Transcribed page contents

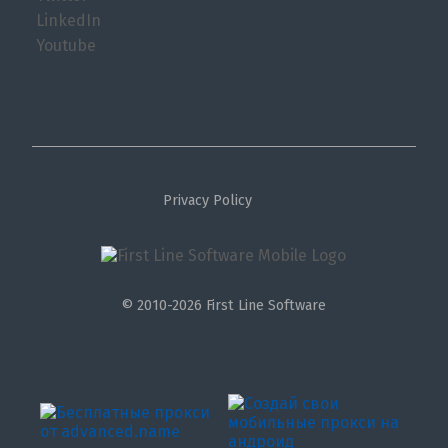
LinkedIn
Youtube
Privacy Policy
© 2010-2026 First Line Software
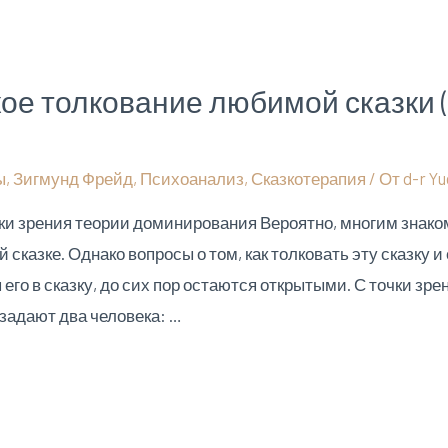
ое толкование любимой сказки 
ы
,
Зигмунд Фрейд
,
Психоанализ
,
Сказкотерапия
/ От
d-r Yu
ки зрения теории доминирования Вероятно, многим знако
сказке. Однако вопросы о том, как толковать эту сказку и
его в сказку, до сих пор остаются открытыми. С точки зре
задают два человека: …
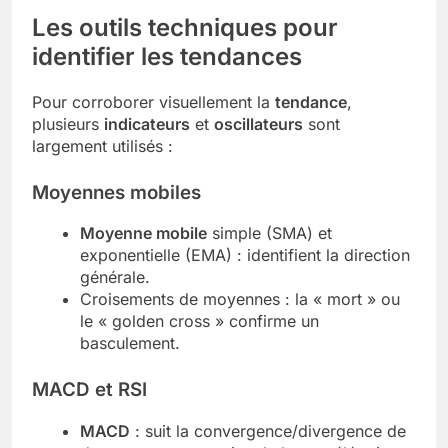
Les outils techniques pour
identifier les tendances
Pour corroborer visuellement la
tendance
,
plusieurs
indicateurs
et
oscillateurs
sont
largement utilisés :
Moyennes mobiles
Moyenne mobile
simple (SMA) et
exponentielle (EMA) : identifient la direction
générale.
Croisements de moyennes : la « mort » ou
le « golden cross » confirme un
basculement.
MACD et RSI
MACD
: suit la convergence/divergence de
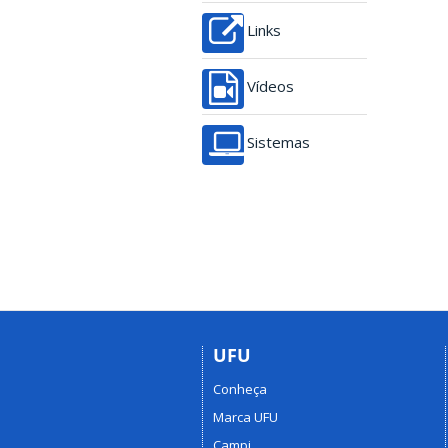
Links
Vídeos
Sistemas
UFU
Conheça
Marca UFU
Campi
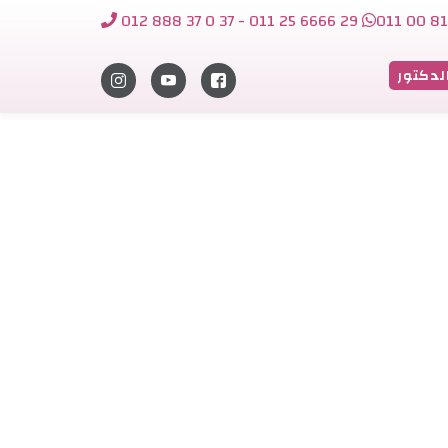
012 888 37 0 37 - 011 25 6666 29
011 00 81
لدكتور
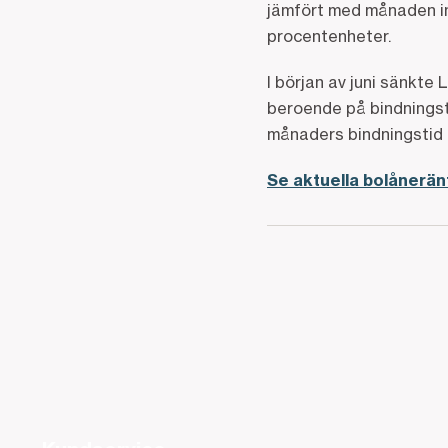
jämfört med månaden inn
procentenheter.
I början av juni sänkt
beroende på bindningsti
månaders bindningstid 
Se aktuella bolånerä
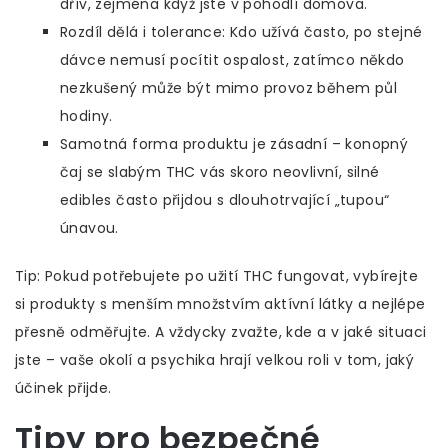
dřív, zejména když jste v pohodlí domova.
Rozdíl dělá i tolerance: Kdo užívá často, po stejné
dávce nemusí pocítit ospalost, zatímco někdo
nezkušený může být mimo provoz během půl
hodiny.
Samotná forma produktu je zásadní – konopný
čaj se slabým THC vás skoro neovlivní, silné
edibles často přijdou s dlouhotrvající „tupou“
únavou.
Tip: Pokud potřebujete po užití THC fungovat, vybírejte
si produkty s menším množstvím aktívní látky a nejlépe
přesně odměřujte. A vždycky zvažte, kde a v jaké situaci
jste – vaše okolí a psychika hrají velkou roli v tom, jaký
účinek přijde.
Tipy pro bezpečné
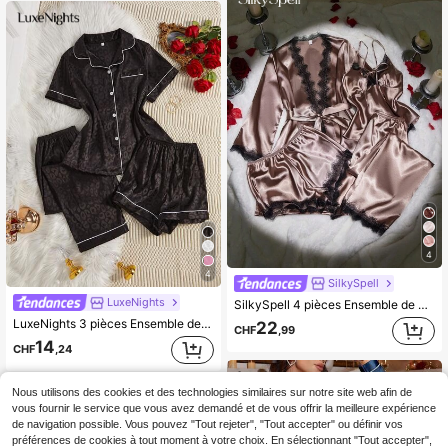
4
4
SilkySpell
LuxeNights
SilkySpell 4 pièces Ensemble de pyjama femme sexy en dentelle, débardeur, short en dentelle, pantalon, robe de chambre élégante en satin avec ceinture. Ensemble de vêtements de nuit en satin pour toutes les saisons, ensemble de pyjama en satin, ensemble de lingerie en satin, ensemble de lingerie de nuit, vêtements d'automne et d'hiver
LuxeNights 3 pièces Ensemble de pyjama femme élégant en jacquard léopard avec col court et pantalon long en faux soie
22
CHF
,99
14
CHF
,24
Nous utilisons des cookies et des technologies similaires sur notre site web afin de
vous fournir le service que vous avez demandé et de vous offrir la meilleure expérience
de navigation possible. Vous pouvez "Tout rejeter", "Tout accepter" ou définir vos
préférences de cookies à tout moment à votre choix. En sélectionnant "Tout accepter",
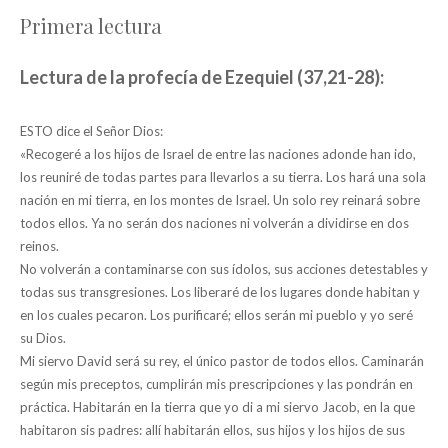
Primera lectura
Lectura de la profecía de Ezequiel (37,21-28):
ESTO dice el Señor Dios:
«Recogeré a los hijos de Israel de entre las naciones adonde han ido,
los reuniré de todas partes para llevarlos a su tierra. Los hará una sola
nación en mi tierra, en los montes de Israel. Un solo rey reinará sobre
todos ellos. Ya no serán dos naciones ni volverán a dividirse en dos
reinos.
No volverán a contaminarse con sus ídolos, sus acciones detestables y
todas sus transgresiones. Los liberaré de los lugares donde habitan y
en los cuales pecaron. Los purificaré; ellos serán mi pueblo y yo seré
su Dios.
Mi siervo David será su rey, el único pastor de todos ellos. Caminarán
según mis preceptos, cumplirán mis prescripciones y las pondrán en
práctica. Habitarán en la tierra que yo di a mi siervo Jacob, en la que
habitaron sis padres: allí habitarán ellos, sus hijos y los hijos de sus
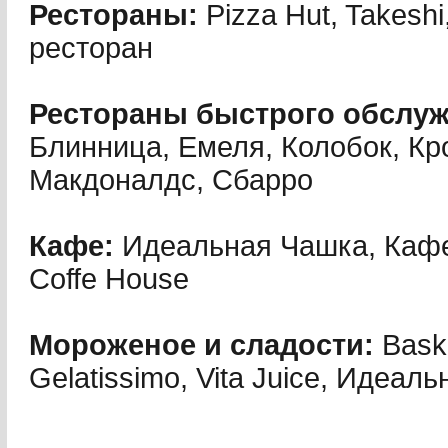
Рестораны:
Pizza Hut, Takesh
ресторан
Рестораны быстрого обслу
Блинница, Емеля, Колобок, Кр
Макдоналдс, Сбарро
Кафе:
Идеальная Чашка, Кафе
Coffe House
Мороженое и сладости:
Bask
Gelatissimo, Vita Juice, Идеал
---
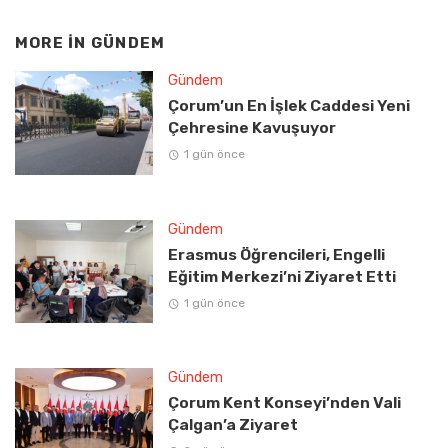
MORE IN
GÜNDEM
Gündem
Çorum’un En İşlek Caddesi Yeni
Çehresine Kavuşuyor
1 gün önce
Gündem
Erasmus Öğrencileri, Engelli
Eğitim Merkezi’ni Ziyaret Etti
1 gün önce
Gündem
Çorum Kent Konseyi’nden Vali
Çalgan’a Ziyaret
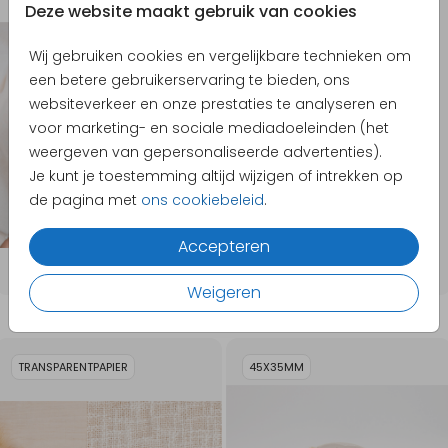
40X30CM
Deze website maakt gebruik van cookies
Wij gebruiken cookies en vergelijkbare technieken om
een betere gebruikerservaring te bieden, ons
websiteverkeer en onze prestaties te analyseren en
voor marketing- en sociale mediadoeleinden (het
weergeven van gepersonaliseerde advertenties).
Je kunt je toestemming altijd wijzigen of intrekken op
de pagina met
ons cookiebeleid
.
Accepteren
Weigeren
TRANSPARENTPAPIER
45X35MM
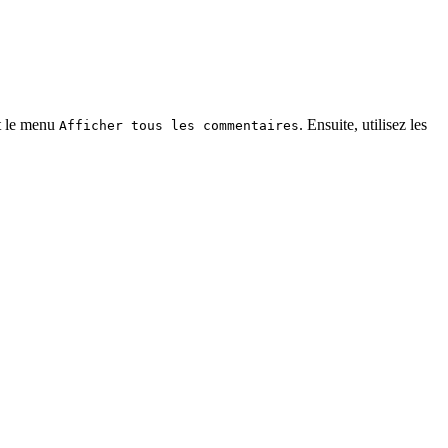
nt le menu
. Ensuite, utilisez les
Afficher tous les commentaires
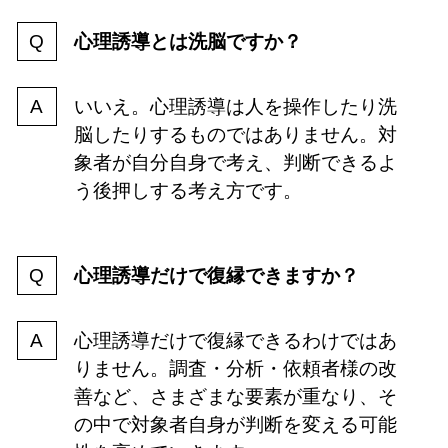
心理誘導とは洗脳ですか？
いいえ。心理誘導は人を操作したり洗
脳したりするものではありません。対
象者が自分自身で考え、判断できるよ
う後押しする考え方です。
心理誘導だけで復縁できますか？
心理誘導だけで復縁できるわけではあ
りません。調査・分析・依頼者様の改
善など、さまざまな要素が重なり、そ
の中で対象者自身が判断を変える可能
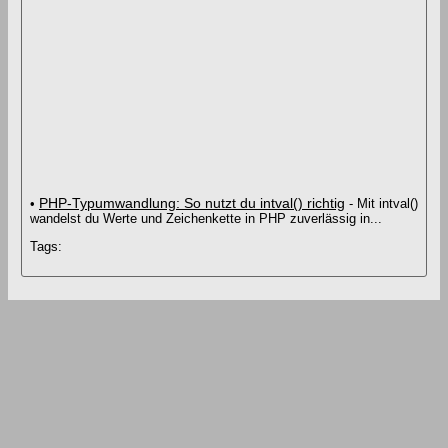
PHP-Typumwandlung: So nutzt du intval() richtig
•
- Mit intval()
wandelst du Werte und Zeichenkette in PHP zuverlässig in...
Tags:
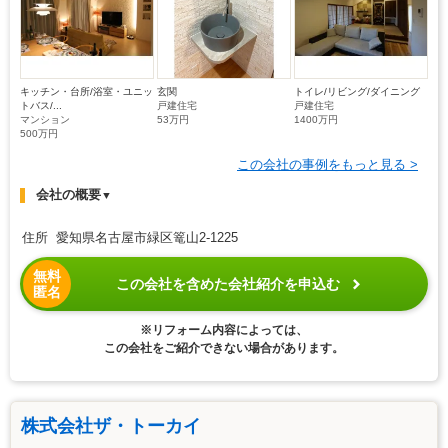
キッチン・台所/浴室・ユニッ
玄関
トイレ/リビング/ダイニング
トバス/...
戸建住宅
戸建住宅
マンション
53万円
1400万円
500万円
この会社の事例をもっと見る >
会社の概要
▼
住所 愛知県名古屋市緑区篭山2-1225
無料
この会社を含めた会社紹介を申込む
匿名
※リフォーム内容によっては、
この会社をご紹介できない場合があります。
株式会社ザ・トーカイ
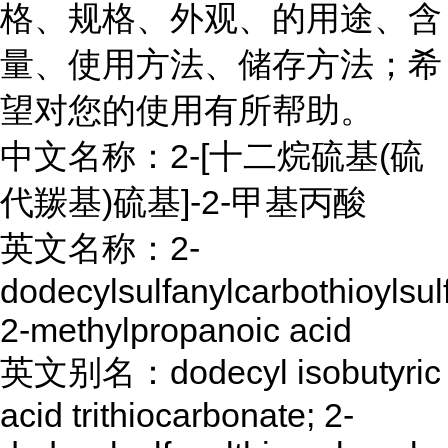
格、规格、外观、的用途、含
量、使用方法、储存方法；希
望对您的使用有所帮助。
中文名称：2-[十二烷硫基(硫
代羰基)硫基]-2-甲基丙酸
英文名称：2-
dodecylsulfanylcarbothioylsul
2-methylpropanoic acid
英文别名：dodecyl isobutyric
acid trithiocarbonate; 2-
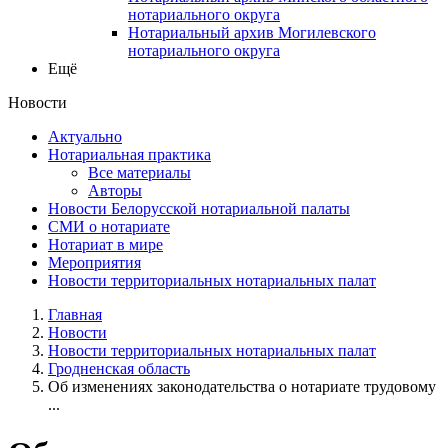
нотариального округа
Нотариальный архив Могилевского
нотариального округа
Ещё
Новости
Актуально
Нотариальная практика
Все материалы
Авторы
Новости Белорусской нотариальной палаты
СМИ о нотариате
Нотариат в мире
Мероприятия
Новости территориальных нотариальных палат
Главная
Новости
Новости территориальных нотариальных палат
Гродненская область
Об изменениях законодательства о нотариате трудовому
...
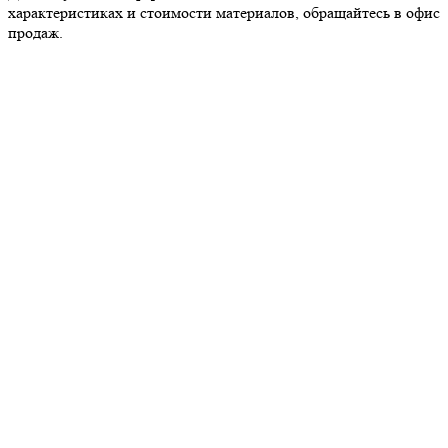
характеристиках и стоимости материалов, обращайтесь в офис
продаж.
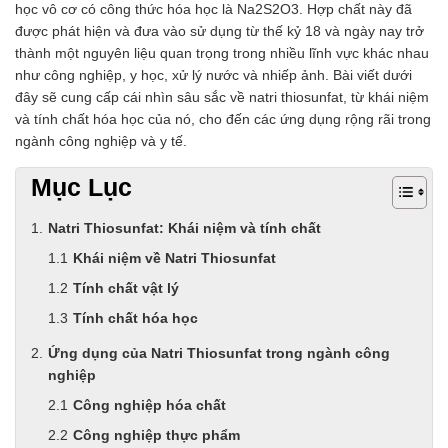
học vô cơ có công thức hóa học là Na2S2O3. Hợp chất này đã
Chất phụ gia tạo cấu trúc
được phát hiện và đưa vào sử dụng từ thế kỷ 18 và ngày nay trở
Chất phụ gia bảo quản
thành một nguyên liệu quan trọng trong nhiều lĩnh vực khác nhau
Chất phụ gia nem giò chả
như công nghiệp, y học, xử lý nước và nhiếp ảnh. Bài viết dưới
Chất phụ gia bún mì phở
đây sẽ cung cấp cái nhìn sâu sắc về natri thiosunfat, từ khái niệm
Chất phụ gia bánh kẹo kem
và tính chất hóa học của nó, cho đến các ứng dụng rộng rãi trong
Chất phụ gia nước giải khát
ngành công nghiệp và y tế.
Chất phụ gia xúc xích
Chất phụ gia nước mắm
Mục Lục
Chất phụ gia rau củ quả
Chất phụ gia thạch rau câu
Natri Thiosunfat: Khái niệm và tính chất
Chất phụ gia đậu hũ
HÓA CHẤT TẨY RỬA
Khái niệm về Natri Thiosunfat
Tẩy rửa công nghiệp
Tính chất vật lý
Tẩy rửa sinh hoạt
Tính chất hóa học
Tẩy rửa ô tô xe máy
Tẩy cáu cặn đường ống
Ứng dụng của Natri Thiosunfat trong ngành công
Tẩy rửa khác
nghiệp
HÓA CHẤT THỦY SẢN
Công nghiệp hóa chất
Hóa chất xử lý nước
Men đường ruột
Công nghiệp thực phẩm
...
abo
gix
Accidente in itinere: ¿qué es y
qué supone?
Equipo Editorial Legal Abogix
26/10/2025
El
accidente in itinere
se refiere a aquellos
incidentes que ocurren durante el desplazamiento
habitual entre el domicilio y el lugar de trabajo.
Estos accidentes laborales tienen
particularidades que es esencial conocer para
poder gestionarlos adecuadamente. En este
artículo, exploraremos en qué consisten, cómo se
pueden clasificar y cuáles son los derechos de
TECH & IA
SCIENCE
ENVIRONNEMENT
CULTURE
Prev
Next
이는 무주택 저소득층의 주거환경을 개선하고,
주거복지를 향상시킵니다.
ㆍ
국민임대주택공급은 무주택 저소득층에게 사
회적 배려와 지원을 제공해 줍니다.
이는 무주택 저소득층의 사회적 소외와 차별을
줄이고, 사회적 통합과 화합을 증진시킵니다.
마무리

## What is being asked
Retype the data from the line containing "012 888 37 0 37 - 011 25 6666 29" through the line containing "Se aktuella bolånerä", with both of those lines included. Leave the pictures out.

## Solution
012 888 37 0 37 - 011 25 6666 29
011 00 81
لدكتور
jämfört med månaden inn
procentenheter.
I början av juni sänkt
beroende på bindningsti
månaders bindningstid 
Se aktuella bolånerä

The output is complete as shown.